Elle leva les yeux vers moi et répondit d’un ton hargneux :

— Ouais. J’ai appelé le commissaire Matthews. Il a eu l’air soulagé. Il m’a dit de ne pas me mettre dans tous mes états, comme si j’étais une vieille bonne femme qui a des vapeurs. Elle secoua la tête. Je lui ai demandé d’envoyer un message à toutes les patrouilles, et il m’a répondu : « Pour quoi faire ? » Elle fit siffler l’air entre ses dents. Pour quoi faire ?… Nom de Dieu, Dexter, je l’aurais étranglé, mais… Elle haussa les épaules.

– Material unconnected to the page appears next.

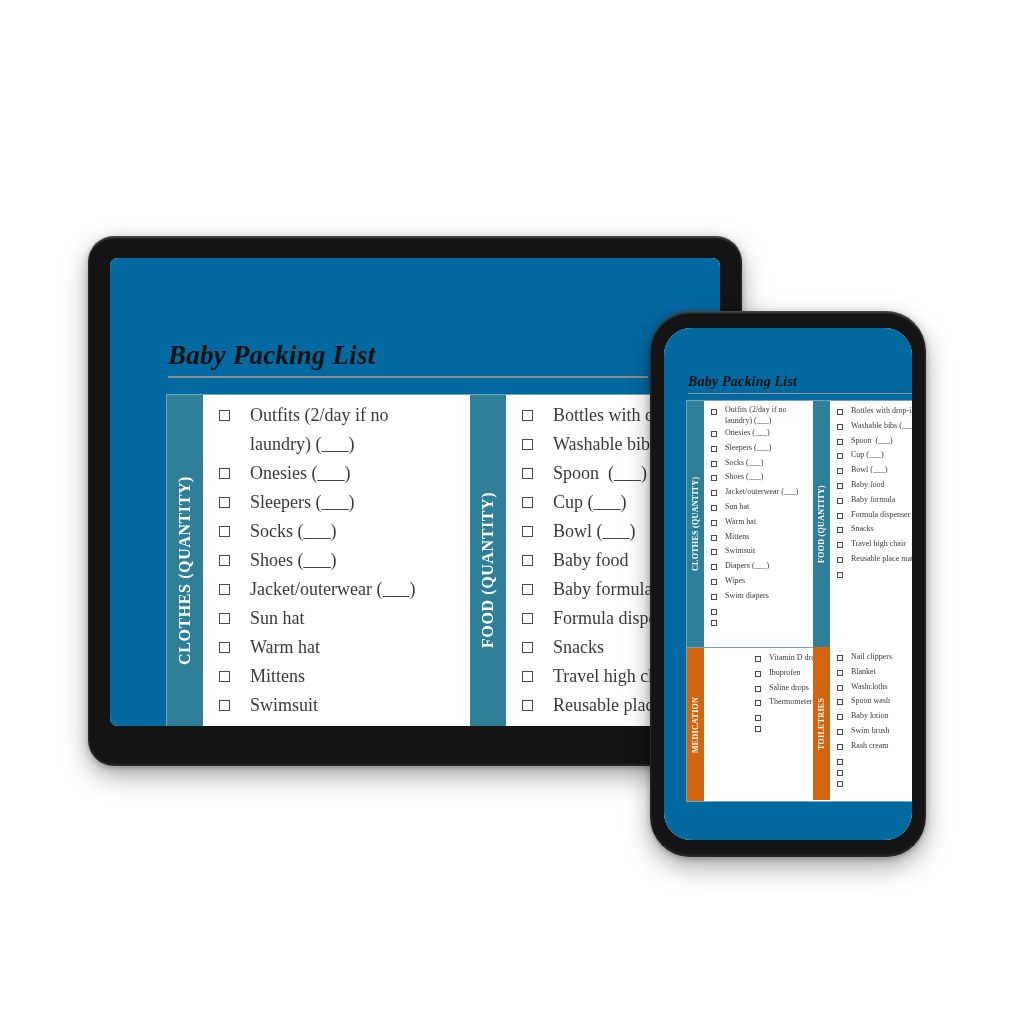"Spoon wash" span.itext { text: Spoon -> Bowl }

— Mais il a raison, remarquai-je.

— Ouais. Kyle est le seul qui sache à quoi ressemble le type, poursuivit-elle. On ne sait pas quel véhicule il conduit et on ignore son vrai nom… Merde, Dexter. Tout ce que je sais c’est qu’il a Kyle. Elle respira de façon saccadée. Quoi qu’il en soit, Matthews a appelé l’équipe de Kyle à Washington. Il a dit qu’il ne pouvait rien faire de plus. Elle secoua la tête à nouveau, l’air très abattue. Ils nous envoient quelqu’un mardi matin.

— Bon, très bien, dis-je avec optimisme. C’est vrai, on sait que ce type travaille très lentement.

— Mardi matin, répéta-t-elle. Deux jours. Par quoi tu crois qu’il commence, Dexter ? Il enlève une jambe d’abord ? Un bras ? Est-ce qu’il enlève les deux en même temps ?

— Non, répondis-je. L’un après l’autre. Elle me lança un regard noir. Quoi ? Ça paraît logique, non ?

— Pas à mes yeux, non. Rien dans toute cette histoire ne me paraît logique.

— Deborah, couper les bras et les jambes n’est pas le but principal de ce type. C’est juste la manière dont il s’y prend.